China welcomes former opponent

TAIPEI, Taiwan - The leader of Taiwan's biggest opposition party would have once been jailed or executed for what he plans to do Tuesday: fly to rival China for a weeklong tour that's supposed to climax in a handshake with the Chinese president.

Lien Chan's trip will be the first time in 56 years that the leader of his once staunchly anti-Communist Nationalist Party sets foot in China - just 100 miles west of this leaf-shaped island.

His tour will mark one of the biggest political ironies in the past decade of dizzying change in Taiwan, one of Asia's youngest and most dynamic democracies. The trip might also calm tensions across the Taiwan Strait, where a war could quickly involve U.S. forces.

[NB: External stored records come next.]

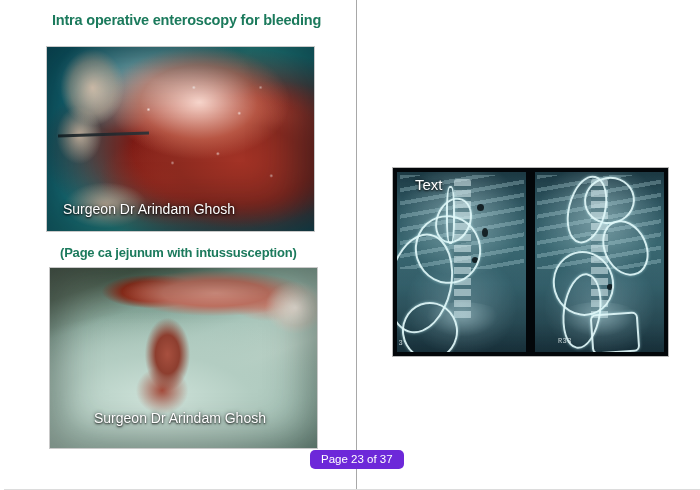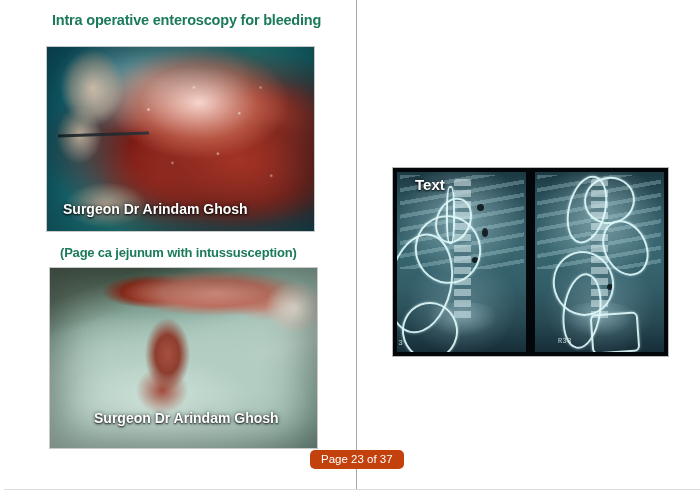--- a/index.html
+++ b/index.html
@@ -78,7 +78,7 @@
   .caption {
     position: absolute;
     color: #ffffff;
-    font-weight: bold;
+    font-weight: normal;
     text-shadow: 0 1px 2px rgba(0,0,0,0.85), 0 0 4px rgba(0,0,0,0.6);
     white-space: nowrap;
   }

Lien's Nationalists ruled the mainland until 1949, when Mao Zedong's Communist guerrillas won a bloody civil war. The Nationalists moved their government to Taiwan, where they vowed to fight their way back to the mainland, oust the Communists and unify China.

They ruled Taiwan for five decades, often using brutal, authoritarian tactics to root out suspected Communist sympathizers. Teachers, lawyers, doctors and other intellectuals were jailed or shot for allegedly supporting Mao and his "red bandits." Travel to China was banned as well as books, magazines and newspapers from the mainland.

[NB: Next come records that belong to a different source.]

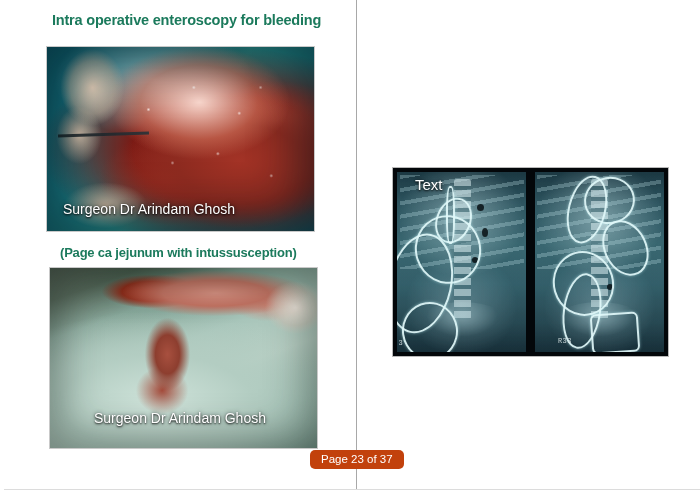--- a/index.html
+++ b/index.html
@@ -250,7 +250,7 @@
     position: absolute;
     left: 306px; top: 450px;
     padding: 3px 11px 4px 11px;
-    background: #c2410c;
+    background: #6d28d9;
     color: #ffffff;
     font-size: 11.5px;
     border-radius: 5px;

Two major changes happened in the 1980s: Taiwan began relaxing restrictions on trade and travel to China, and the island became more democratic, causing the Nationalists' iron grip to weaken. They eventually lost the presidency in the 2000 election to Chen Shui-bian, a feisty lawyer who once defended dissidents jailed by the Nationalists.

Chen's once-banned Democratic Progressive Party never shared the Nationalists' dream of Taiwan-China unification. Chen believes only Taiwanese voters should decide the island's future and formal independence should be an option - a view that makes the Nationalists and Communists bristle.

The unification issue has helped unite the former battlefield foes. Chinese leaders have refused to speak to Chen, but they're welcoming Nationalist Chairman Lien - the lesser of two evils in their eyes.

Lien, who will head a 30-member delegation, said he will meet Chinese leaders as a private citizen but with hopes for nurturing "an atmosphere for reconciliation and peace dialogue."

The president has warned Lien against playing into the hands of the Communists and threatened to charge him with treason if he signs any deals without government authorization.

But over the weekend Chen also said Lien could use the journey to "toss a stone to test the water" of reconciliation.